[TBA Blog] Schedule Strengths (1 of 3): Finding the Best Strength of Schedule Metric

Schedule Strengths (1 of 3): Finding the Best Strength of Schedule Metric
By Caleb Sykes

Background

A few months ago, I kicked off discussion about how to define Strength of Schedule for FRC, and introduced a new metric to take my best shot at quantifying it. Well after a long hiatus, I’m back at it looking at strength of schedule metrics. To summarize, what I am looking for is a metric which is forward-looking, year-independent, and mirrors as much as possible what we colloquially mean when we say a schedule is “good” or “bad”. I want these three properties for the following reasons:

Check out the rest of the article here: http://blog.thebluealliance.com/2019/02/04/schedule-strengths-1-of-3-finding-the-best-strength-of-schedule-metric/

3 Likes

A paper on this topic from a few years ago.

The methods discussed in this paper are essentially comparing the expected number of wins that an average team would have with a specific schedule to the expected number of wins the same team would have with an average schedule. This can be forward looking given match predictions and predicted match score variances, or backward looking given full match results. Team specific versions are also shown (i.e., expected number of wins a team with a particular OPR would have with a specific or average schedule).

BTW, this stat is called “Schedule Win Differential” (SWD) in this app, available free for FTC events. The app computes it on the fly for each team.

It kinda-sorta compares with the Expected Wins Added. I humbly suggest that the name for EWA is off, as I’d expect that the units of EWA would be actual # of wins. For example, I’d expect an EWA of 1 = the schedule will give this team 1 more win on average compared to an average schedule. SWD works in this way, with teams with +SWD having “easy” schedules and teams with -SWD having “hard” schedules.

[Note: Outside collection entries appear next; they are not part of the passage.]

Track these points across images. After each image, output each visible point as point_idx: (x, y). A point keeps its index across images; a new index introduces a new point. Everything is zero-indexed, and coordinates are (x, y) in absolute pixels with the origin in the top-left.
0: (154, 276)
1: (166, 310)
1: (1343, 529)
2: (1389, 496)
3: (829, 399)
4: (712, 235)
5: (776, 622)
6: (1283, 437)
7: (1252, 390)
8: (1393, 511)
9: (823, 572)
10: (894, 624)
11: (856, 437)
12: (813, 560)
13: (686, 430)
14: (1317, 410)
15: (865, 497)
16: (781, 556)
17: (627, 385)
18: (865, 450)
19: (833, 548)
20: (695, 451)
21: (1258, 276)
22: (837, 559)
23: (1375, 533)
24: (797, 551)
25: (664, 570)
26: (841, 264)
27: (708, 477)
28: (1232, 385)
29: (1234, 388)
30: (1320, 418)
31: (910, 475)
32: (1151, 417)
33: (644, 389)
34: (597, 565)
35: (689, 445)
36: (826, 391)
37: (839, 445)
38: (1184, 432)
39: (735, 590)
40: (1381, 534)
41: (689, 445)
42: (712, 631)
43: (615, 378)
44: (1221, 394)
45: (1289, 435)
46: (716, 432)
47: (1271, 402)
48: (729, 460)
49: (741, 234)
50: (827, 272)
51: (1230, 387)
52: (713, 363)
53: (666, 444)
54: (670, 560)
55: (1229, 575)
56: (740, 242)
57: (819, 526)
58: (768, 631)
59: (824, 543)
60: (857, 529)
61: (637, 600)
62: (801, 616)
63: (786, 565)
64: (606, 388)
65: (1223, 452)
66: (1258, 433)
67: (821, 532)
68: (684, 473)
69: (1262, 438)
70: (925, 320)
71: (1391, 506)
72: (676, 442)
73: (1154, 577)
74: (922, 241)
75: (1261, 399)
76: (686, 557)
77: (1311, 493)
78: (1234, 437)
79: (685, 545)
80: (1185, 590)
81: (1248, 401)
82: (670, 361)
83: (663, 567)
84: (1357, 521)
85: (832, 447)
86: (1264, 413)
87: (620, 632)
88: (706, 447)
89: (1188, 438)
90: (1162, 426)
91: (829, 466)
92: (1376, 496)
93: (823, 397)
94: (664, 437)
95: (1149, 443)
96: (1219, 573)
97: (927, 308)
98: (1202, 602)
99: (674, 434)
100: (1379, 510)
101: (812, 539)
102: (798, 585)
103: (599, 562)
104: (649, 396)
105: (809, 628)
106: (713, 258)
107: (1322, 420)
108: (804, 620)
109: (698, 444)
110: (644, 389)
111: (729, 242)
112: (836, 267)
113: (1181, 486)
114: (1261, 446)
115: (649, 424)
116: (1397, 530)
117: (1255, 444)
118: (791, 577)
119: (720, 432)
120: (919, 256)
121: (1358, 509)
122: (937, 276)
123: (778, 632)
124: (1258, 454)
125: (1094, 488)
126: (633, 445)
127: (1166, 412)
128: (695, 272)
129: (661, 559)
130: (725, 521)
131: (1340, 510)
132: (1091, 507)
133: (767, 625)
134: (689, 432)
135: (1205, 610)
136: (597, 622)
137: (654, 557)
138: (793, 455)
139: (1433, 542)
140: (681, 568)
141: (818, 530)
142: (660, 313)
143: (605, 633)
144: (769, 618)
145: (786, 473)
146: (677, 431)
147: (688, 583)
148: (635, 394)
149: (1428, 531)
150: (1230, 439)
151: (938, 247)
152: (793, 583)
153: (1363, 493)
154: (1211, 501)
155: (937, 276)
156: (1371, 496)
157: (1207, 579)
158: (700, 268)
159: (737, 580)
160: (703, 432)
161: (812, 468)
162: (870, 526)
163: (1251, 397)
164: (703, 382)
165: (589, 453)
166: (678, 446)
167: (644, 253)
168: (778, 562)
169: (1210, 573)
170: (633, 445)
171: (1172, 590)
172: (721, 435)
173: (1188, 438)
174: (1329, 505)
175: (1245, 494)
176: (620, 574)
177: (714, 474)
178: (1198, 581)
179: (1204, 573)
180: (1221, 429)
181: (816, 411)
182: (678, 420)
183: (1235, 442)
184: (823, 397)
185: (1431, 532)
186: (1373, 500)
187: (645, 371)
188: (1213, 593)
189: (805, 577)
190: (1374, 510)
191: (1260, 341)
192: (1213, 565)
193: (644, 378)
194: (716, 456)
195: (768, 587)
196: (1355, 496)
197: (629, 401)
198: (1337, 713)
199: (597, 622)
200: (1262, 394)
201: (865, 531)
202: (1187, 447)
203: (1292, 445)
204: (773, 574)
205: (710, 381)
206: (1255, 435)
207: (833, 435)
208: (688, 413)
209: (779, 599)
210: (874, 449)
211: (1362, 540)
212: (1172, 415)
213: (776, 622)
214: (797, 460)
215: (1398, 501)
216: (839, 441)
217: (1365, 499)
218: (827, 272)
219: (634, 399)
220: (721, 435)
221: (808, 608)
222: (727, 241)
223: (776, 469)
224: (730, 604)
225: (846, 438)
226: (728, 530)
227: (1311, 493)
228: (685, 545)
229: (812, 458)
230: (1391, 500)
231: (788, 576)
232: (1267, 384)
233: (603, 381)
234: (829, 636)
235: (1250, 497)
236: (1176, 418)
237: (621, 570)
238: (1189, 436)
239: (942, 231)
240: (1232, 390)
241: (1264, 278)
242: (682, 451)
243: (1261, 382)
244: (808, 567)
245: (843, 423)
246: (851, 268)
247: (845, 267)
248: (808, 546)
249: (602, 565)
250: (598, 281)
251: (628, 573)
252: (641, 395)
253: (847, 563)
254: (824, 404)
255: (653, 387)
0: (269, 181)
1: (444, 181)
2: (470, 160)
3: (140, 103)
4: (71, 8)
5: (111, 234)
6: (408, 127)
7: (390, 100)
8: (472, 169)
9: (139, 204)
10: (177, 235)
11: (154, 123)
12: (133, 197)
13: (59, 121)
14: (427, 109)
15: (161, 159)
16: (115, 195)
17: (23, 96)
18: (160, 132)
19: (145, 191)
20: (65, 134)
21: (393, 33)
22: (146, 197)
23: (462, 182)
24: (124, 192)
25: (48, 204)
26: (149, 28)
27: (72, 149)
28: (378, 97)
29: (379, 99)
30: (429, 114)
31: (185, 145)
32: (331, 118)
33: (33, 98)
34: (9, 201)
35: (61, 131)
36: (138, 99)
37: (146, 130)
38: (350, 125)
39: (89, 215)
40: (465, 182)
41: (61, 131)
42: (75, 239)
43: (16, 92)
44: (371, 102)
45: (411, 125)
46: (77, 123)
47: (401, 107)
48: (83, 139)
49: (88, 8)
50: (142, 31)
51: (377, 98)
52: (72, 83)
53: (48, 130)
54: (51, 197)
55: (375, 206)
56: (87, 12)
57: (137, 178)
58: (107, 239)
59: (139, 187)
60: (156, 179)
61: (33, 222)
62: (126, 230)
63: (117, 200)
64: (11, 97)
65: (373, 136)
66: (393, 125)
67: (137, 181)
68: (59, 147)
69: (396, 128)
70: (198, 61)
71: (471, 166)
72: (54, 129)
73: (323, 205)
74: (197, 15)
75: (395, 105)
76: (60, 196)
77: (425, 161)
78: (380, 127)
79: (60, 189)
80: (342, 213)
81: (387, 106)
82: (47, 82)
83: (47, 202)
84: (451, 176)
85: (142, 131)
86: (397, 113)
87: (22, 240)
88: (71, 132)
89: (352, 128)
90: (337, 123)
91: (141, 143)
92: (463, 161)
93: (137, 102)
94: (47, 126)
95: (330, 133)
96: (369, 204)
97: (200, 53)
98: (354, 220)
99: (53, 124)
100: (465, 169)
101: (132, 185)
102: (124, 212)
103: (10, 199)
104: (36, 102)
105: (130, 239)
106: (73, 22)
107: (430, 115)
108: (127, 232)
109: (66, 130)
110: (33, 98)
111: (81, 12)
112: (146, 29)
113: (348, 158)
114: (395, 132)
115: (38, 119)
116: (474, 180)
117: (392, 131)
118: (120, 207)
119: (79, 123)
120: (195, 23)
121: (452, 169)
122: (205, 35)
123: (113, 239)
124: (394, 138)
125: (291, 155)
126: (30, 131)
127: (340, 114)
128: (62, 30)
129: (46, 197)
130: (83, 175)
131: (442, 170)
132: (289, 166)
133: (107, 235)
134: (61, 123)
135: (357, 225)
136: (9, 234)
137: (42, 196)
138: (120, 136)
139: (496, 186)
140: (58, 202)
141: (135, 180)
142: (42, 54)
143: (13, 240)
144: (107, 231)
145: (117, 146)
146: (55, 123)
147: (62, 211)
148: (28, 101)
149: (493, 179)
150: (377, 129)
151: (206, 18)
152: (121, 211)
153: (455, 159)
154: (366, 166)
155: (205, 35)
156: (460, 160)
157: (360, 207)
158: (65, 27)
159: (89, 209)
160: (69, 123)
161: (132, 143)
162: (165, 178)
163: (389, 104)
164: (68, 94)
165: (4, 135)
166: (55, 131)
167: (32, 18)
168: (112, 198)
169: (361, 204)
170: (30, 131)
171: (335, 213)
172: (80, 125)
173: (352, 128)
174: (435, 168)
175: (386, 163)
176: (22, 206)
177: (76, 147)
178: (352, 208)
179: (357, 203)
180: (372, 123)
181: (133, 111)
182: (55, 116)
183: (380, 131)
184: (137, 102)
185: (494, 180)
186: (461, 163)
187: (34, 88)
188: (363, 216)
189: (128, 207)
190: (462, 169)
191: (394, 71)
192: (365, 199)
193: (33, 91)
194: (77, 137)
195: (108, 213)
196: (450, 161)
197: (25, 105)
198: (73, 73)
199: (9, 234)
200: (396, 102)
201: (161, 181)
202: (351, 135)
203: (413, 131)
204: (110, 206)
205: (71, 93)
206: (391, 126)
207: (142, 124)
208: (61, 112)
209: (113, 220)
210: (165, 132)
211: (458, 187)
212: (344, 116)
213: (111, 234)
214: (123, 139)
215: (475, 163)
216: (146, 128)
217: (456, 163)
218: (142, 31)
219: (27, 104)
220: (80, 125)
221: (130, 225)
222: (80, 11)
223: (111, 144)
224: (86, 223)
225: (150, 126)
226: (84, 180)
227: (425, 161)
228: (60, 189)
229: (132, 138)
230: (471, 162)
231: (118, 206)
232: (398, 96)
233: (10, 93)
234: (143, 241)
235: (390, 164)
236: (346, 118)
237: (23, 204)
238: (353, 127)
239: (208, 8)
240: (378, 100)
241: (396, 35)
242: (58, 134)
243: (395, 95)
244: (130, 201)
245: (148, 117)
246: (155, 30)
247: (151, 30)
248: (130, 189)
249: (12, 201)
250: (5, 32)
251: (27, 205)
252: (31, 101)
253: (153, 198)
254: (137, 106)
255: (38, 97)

One other interesting thing that the paper discusses: a particular schedule could be good for an average team but bad for a very good team, or vice versa. For example, imagine a schedule where a team’s partners are expected to overperform their opponents by 20 points in each match but then underperform by 200 points in one match. For an average team (that might expect to win 1/2 of their matches with an average schedule), this might be a great schedule as this gives them a high chance of winning every match but one. But for a well-above-average team that might score 100 points more than everybody else, this schedule is bad because they’d normally be expected to win all of their matches but now that under-perform-by-200-points match is going to result in a loss that they otherwise would rarely have.

2 Likes

Nice paper with a good explanation. Looking forward to the next step.

Yeah, I agree that the units don’t match with the name. I orginally had this metric and a few of the others in units of matches, but I normalized everything to the range +1/-1 in order to more easily compare schedule strengths between events of different sizes, and to compare against other schedule strength metrics (like Expected Rank Change) that have units of teams and not matches. If I were using EWA standalone I likely wouldn’t bother with this normalization.

This is indeed a really interesting result that arises out of the schedule strength conversation. I actually included a mix of team-specific metrics (Caleb’s SS, Expected Rank Change, Expected Wins Added, and Winning Rank Matches) and team independent metrics (Weighted Rank Diff, Average Rank Diff, and Average Elo Diff) in my analysis. I’m glad that the metric I settled on happened to be team-independent, but I didn’t know that going into the analysis.

When looking for metrics to use for schedule generation, I feel there is a fundamental difference between trying to “balance” schedules (team-independent metrics) and trying to give each team a schedule that is optimal for them (team-specific metrics). The former is just trying to make sure experiences are roughly equal to all teams and no one gets unreasonably shafted by rng. The latter is much more akin to “seeding” tournaments, as the team I “seed” first going into the tournament will become more likely to rank first, the second seed more likely to rank second, etc… What I really don’t want is for a team that I have seeded 23rd going into the tournament to get basically locked out of ranking first just because I thought I was giving them a schedule that was better suited to their ability (so that they’d be more likely to seed 17-22 for example).

You actually can extract team-specific schedule strengths from my event simulator pretty easily, so I’m not opposed to looking at this kind of a metric, but for a general purpose schedule strength metric, particularly one I’m going to use to build schedules I feel team-independent measurements are preferable.

I feel team-independent measurements are preferable.

I fully agree with this. But it is interesting that a team independent measure that says that a particular team had an average strength of schedule may not accurately reflect whether or not they were actually helped or harmed by their schedule unless they were an average team to begin with.